Tribal clashes in Sudan, 2013

On 2 May 2013 clashes between the Fur and Tarjam tribes broke out near Nyala, Sudan. The clashes lead to the death of at least 28 people and displaced around 10,000 people.

==Background==
El-Salam refugee camp near Nyala was established in 2005 to account for the massive influx of internally displaced persons (IDP) caused by the war in Darfur which began in 2003. In 2013 the population of El-Salam camp was around 85,000 thousand people and growing because of the ongoing war.

==Clashes==
The clashes began on 2 May 2013 after an apparent dispute in a village market in El-Salam locality, between Arab Tarjam and non-Arab Fur tribesmen. The first clashes killed around eight people and injured four. The next day the clashes killed an additional 8 people and militants attacked the surrounding areas, torching several villages in the process.
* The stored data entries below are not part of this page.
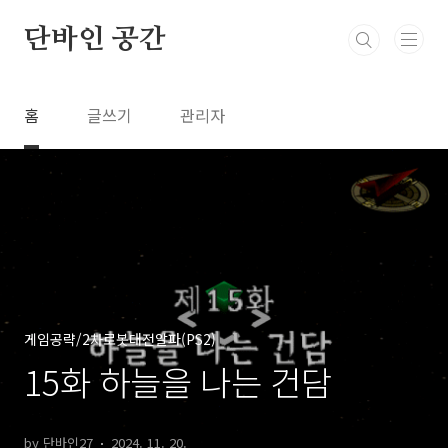
본문 바로가기
단바인 공간
홈
글쓰기
관리자
게임공략/2차로봇대전알파(PS2)
15화 하늘을 나는 건담
by 단바인27
2024. 11. 20.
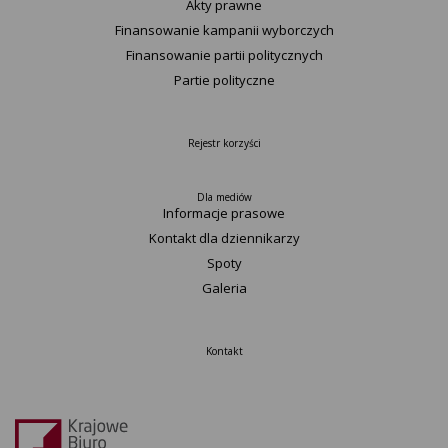
Akty prawne
Finansowanie kampanii wyborczych
Finansowanie partii politycznych
Partie polityczne
Rejestr korzyści
Dla mediów
Informacje prasowe
Kontakt dla dziennikarzy
Spoty
Galeria
Kontakt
On 4 May police conducted a search party which searched for the alleged perpetrators of the clashes. The search party arrested one of the alleged perpetrators and killed two others. After this militants returned to the area in camels, horses and cars and ambushed the search group. The ambush left around 12 people dead. The clashes displaced around 10,000 thousand people most of whom fled to Nyala and surrounding cities.